| Your instructions |
Reproduce the passage on matrix chain multiplication word for word, starting with "The smarter thing" and going on through "dp[k+1][j] + p[i-1]·p[k]·p[j] )".

| Supplied passage |
______________________________

Suppose you must compute the product of four matrices A·B·C·D. Matrix multiplication is associative: ((A·B)·C)·D and A·(B·(C·D)) and (A·B)·(C·D) all give the same final matrix. So why would anyone care which order you choose? Because the amount of arithmetic — the number of individual scalar multiplications the computer actually performs — depends dramatically on the grouping.

Multiplying a p × q matrix by a q × r matrix costs p·q·r scalar multiplications and produces a p × r matrix. That single formula is the engine of the whole topic. When you chain several matrices, each pairwise multiply you choose to do "first" changes the dimensions of the intermediate result, which changes the cost of every later multiply. The differences are not small: for a realistic chain the cheapest order can be thousands of times faster than the most expensive one, even though both compute the identical answer.

Matrix Chain Multiplication (MCM) is the classic problem: given the dimensions of n matrices, find the parenthesization that minimizes the total number of scalar multiplications. You are not asked to actually multiply the matrices — only to decide the order. The order is then handed to whatever code does the real multiplication.

The naive approach — try every possible parenthesization — is hopeless. The number of ways to parenthesize n matrices is the Catalan number C(n-1), which grows faster than 2ⁿ. For 20 matrices there are already over a billion parenthesizations. We need something smarter.

The smarter thing is interval dynamic programming. The key observation: in any parenthesization there is one last multiplication that combines a left group A_i…A_k with a right group A_{k+1}…A_j. If we knew the optimal cost of each sub-chain, the best k is found by trying all of them and taking the minimum. That gives the recurrence

dp[i][j] = min over k in [i, j-1] of ( dp[i][k] + dp[k+1][j] + p[i-1]·p[k]·p[j] )

______________________________

| Input data |
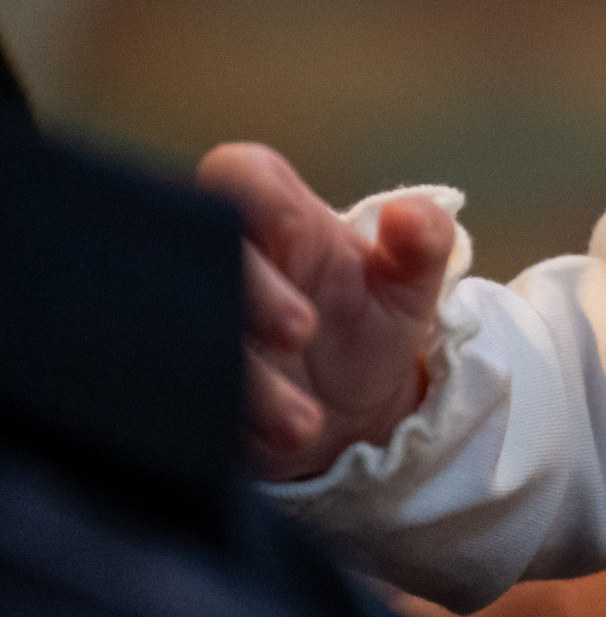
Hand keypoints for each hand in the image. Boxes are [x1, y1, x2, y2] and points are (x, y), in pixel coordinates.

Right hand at [197, 142, 455, 481]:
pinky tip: (265, 442)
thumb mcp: (409, 286)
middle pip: (197, 249)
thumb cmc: (371, 326)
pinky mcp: (178, 384)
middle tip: (302, 332)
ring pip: (181, 330)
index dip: (251, 195)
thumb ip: (424, 243)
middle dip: (248, 289)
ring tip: (303, 423)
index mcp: (275, 219)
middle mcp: (222, 264)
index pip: (235, 173)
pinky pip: (170, 394)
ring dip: (242, 376)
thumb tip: (411, 214)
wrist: (350, 417)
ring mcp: (192, 325)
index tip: (291, 233)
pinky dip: (215, 416)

______________________________

| Task solution |
The smarter thing is interval dynamic programming. The key observation: in any parenthesization there is one last multiplication that combines a left group A_i…A_k with a right group A_{k+1}…A_j. If we knew the optimal cost of each sub-chain, the best k is found by trying all of them and taking the minimum. That gives the recurrence

dp[i][j] = min over k in [i, j-1] of ( dp[i][k] + dp[k+1][j] + p[i-1]·p[k]·p[j] )